“Nessuno è interessato sul serio a storie di vampiri che viaggiano su astronavi intergalattiche”, sostiene John Ajvide Lindqvist, che pure, a partire appunto dal crepuscolare Lasciami entrare, suo esordio letterario e cinematografico – in veste di sceneggiatore per Tomas Alfredson (2008), ha fatto del sovrannaturale l’elemento fondante del proprio universo creativo, in una formula essenziale, però, che cala lo straordinario nel quotidiano per aumentarlo, chiarirlo attraverso un paradosso di cristalli deformanti, così che il mostruoso si configuri più umano dell’umano.

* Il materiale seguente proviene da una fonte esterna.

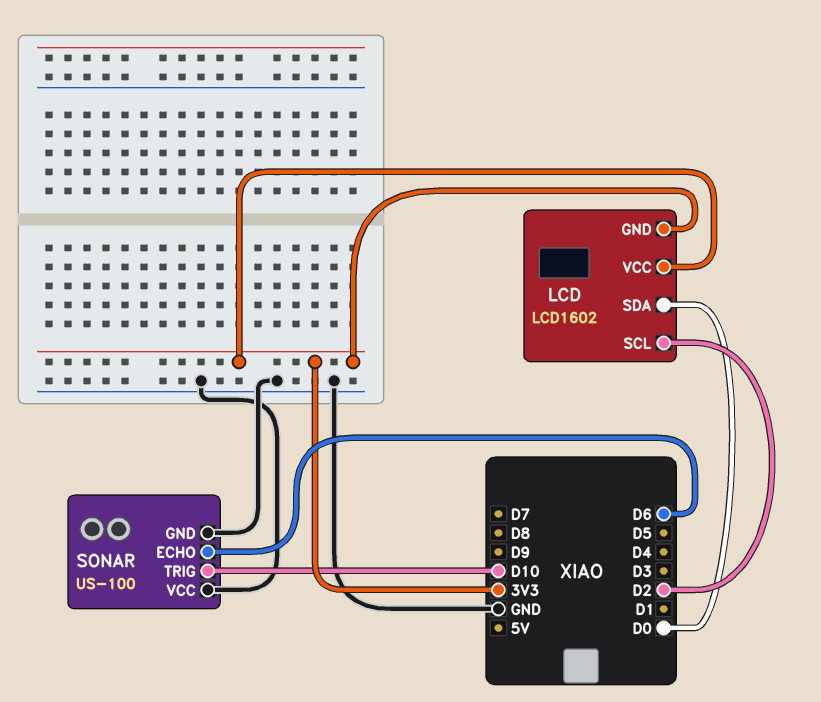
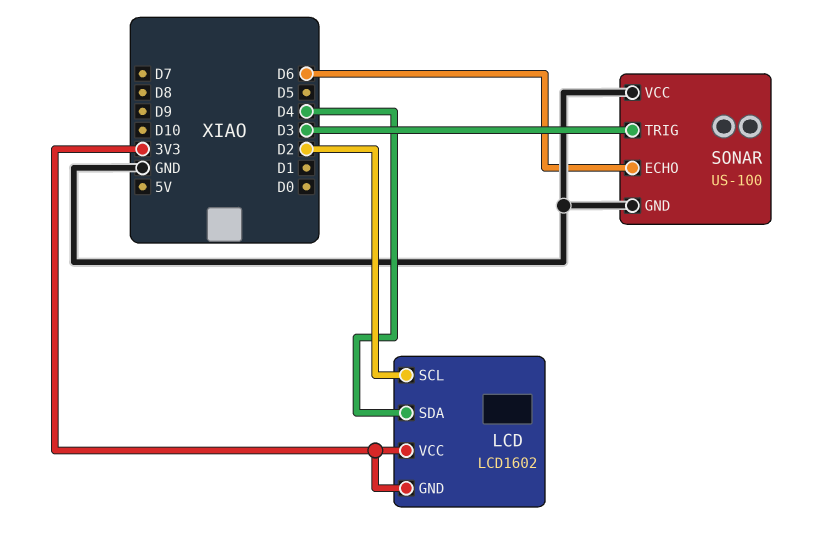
LCD pin SDA: D0 -> D4
SONAR pin TRIG: D10 -> D3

Tanta è la consonanza prospettica con il regista Ali Abbasi, dove tanto simili sono i riferimenti di partenza, tra ibridazione di generi e mescolanza di toni, con un occhio strizzato all’intrattenimento e l’altro a un’autorialità tutta europea, che in Border – Creature di confine, tratto dall’omonimo Gräns dello scrittore, è tortuoso definire i limiti entro cui si esercita l’inventiva del primo sul sostrato narrativo del secondo.
Abbasi, iraniano-svedese di base a Copenaghen, ha già all’attivo un altro lungometraggio, Shelley (2016), perfettibile ma ispirata dichiarazione di fede a una dimensione psicologica dell’orrorifico che mutua le coordinate direttamente dal Polanski di Rosemary’s Baby ricalibrandolo su una lunghezza d’onda scandinava, e più da vicino vontrieriana, del rapporto uomo/natura, ma Border, certo coerente con questa direzione nel seguire le tracce di una ferinità dell’uomo che si palesa nell’accordo, ora consolatorio ora liberatorio, con le anime della foresta, è una creatura sciolta, di per sé sussistente, assurdamente atipica, razionalmente stratificata in un’esperienza di visione che fa leva, con non poco fastidio, su pulsioni più corporee che emotive, travalica quindi la visione e contagia l’esperienza.
Eva Melander è Tina, Eero Milonoff (l’istrionico coach de La vera storia di Olli Maki) è Vore. Brutti, oggettivamente brutti, repellenti in un modo che crea imbarazzo, mette in discussione l’ordine morale.
Lei, convinta di possedere un cromosoma difettoso, sopravvive, di fatto sola, in un limbo che oscilla tra la convivenza bizzarra con un individuo interessato più che altro ad un tetto da avere sopra la testa, la demenza senile di suo padre e un lavoro in dogana che, pur sempre alienante, le permette di sentirsi per qualche frangente eccezionale, non diversa: Tina ha un olfatto prodigioso, può fiutare le emozioni, quindi le colpe, di chi le passa davanti. Vore è tra questi, di una bruttezza incredibilmente somigliante alla sua; Tina sente qualcosa che per la prima volta non riesce a comprendere, paura, attrazione, istinto incontenibile che la strapiomba oltre le convenzioni sociali, oltre le menzogne, in un cammino di scoperta e scelta identitaria che squarcia il tessuto realistico del film aprendolo a una commistione imprevista e perturbante di favolistico e grottesco, genera uno stupore indefinito tra la meraviglia e l’avversione.
Le aberrazioni del fantastico sono allora lenti di ingrandimento che inquadrano un discorso vario, attuale, non programmaticamente politico ma, perché no, politico: Border è congenialmente un film liquido che al di là di ogni facile retorica a proposito di un qualsivoglia conflitto Noi/Loro, parla di una difformità che si estrinseca tutta nel sentire, celebra, nel racconto come nella forma, la libertà di scegliere, oppure no, a quale “genere” appartenere.